» SELECTED TEXT:

__________

= List of the oldest buildings in Ohio =

This article lists the oldest extant buildings in Ohio, including extant buildings and structures constructed prior to and during the United States rule over Ohio. Only buildings built prior to 1830 are suitable for inclusion on this list, or the building must be the oldest of its type.

In order to qualify for the list, a structure must:
- be a recognizable building (defined as any human-made structure used or intended for supporting or sheltering any use or continuous occupancy);
- incorporate features of building work from the claimed date to at least 1.5 m in height and/or be a listed building.

__________

[Stored data entries]
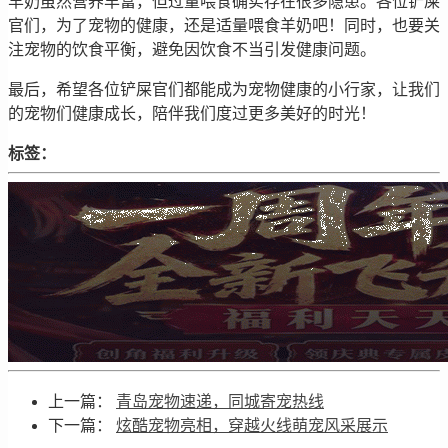
羊奶虽然营养丰富，但过量喂食确实存在很多隐患。各位铲屎
官们，为了宠物的健康，还是适量喂食羊奶吧！同时，也要关
注宠物的饮食平衡，避免因饮食不当引发健康问题。
最后，希望各位铲屎官们都能成为宠物健康的小行家，让我们
的宠物们健康成长，陪伴我们度过更多美好的时光！
标签：
上一篇：
青岛宠物速递，同城寄宠热线
下一篇：
炫酷宠物亮相，穿越火线萌宠风采展示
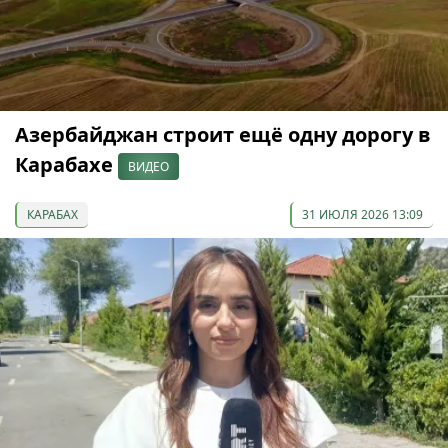
Азербайджан строит ещё одну дорогу в
Карабахе
ВИДЕО
КАРАБАХ
31 ИЮЛЯ 2026 13:09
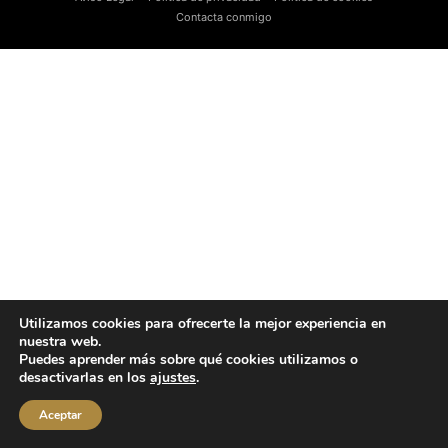
Contacta conmigo
Utilizamos cookies para ofrecerte la mejor experiencia en
nuestra web.
Puedes aprender más sobre qué cookies utilizamos o
desactivarlas en los
ajustes
.
Aceptar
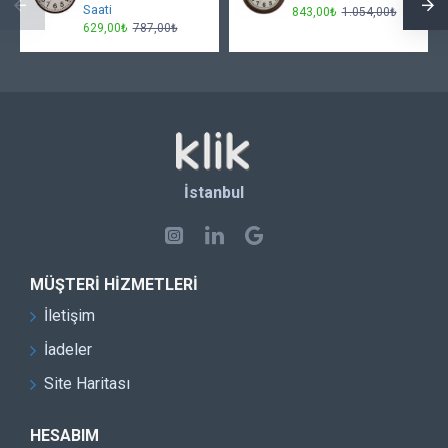
Saati
843,00₺
1.054,00₺
629,00₺
787,00₺
İstanbul
MÜŞTERI HIZMETLERI
İletişim
İadeler
Site Haritası
HESABIM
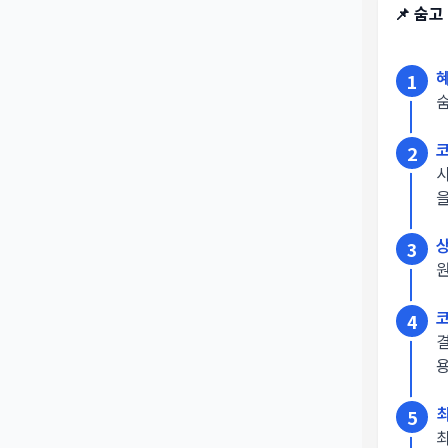
📌
숨고
1
2
3
4
5
최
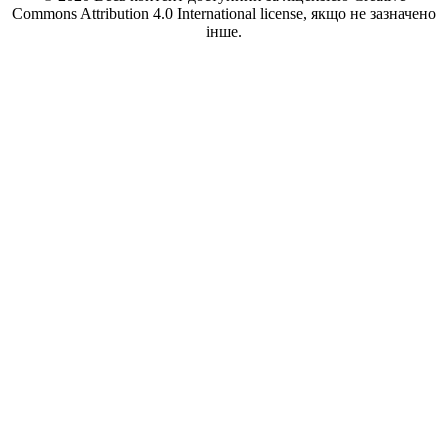
Commons Attribution 4.0 International license, якщо не зазначено
інше.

__________

» PROBLEMS TO SOLVE:
**1.** From the text about the oldest buildings in Ohio, list every requirement a building must meet to be included.
**2.** Shorten the paragraph of the Ohio buildings text that begins "This article lists the oldest extant buildings" and keep its main facts.
**3.** In the Ohio buildings text, write out the passage that begins at the words "This article lists" and stops after "a listed building.".
Rely only on the text about the oldest buildings in Ohio.

» SOLUTION SET:
**1.**
- It must have been built before 1830, or be the oldest building of its type.
- It must be a recognizable building, meaning any human-made structure used or intended for supporting or sheltering any use or continuous occupancy.
- It must incorporate features of building work from the claimed date to at least 1.5 m in height and/or be a listed building.

**2.** The article lists Ohio's oldest surviving buildings and structures, from before and during United States rule. A building qualifies only if it was built before 1830 or is the oldest of its type.

**3.**
This article lists the oldest extant buildings in Ohio, including extant buildings and structures constructed prior to and during the United States rule over Ohio. Only buildings built prior to 1830 are suitable for inclusion on this list, or the building must be the oldest of its type.

In order to qualify for the list, a structure must:
- be a recognizable building (defined as any human-made structure used or intended for supporting or sheltering any use or continuous occupancy);
- incorporate features of building work from the claimed date to at least 1.5 m in height and/or be a listed building.